Klachtonderdeel d) Belangenverstrengeling
6.15 Klager verwijt de psychiater tot slot dat hij behalve voor gerechtelijke instanties zoals de Centrale Raad van Beroep ook voor het UWV expertise-rapporten opstelt. Dit tast zijn onafhankelijkheid aan en maakt dat sprake is van belangenverstrengeling.
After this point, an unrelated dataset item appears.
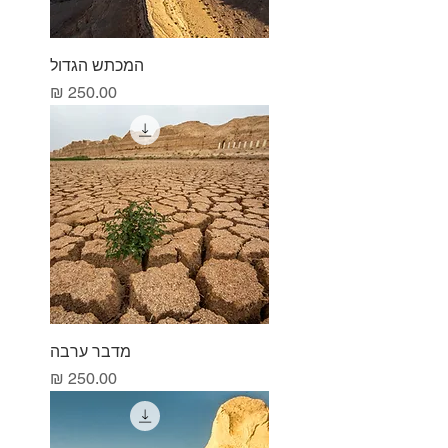
המכתש הגדול
מחיר
מדבר ערבה
מחיר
6.16 Het college overweegt over dit klachtonderdeel als volgt. Het is juist dat de psychiater in de periode waarin hij het expertise-rapport over klager schreef, ook (andersoortige, veel minder uitvoerige) rapporten schreef voor het UWV. In de periode waarin hij het expertise-rapport over klager schreef (2012), rapporteerde de psychiater echter nog maar zeer sporadisch voor het UWV: in 2012 twee keer, in 2013 niet, in 2014 twee keer en in 2015 en nadien niet meer. Hij was niet in dienst van het UWV, maar rapporteerde op opdrachtbasis. Van intensieve banden met het UWV (die zouden kunnen leiden tot verlies van onafhankelijkheid en/of de vrees voor belangenverstrengeling), is naar het oordeel van het college dan ook geen sprake. Ook de rechtbanken en de Centrale Raad van Beroep – die de psychiater tot aan zijn pensionering jaarlijks gemiddeld zo’n zes keer per jaar benoemden – hebben in de incidentele werkzaamheden van de psychiater voor het UWV nooit een belemmering gezien voor zijn benoembaarheid als onafhankelijk gerechtelijk deskundige. Het college is het daarmee eens. Dit leidt ertoe dat het college dit klachtonderdeel ongegrond zal verklaren. Conclusie

6.17 De conclusie is dat de klacht gedeeltelijk gegrond is. Alles afwegend zal het college aan de psychiater geen maatregel opleggen. De psychiater, inmiddels gepensioneerd, heeft zich ter zitting zeer toetsbaar opgesteld. Hij heeft – zo goed en zo kwaad als dat gegeven het tijdsverloop nog ging – uitvoerig gereflecteerd op wat er anders of beter had gekund aan zijn rapport. Daarnaast heeft hij aangegeven dat hij zijn ervaringen uit deze zaak (nogmaals) tijdens een intervisiemoment met vakgenoten zal bespreken. Gelet op dit alles vindt het college het niet nodig om aan de psychiater een maatregel op te leggen.


7. De beslissing
Het college:
- verklaart de klachtonderdelen a) en b) gegrond;
- bepaalt dat geen maatregel wordt opgelegd;
- verklaart de klacht voor het overige ongegrond.

Deze beslissing is gegeven door J.T.W. van Ravenstein, voorzitter, J.C.J. Dute, lid-jurist,
A.E. van ‘t Hoog, A.C.M. Kleinsman en F.M.J. Bruggeman, leden-beroepsgenoten, bijgestaan door R. van der Vaart, secretaris, en in het openbaar uitgesproken op 11 november 2022.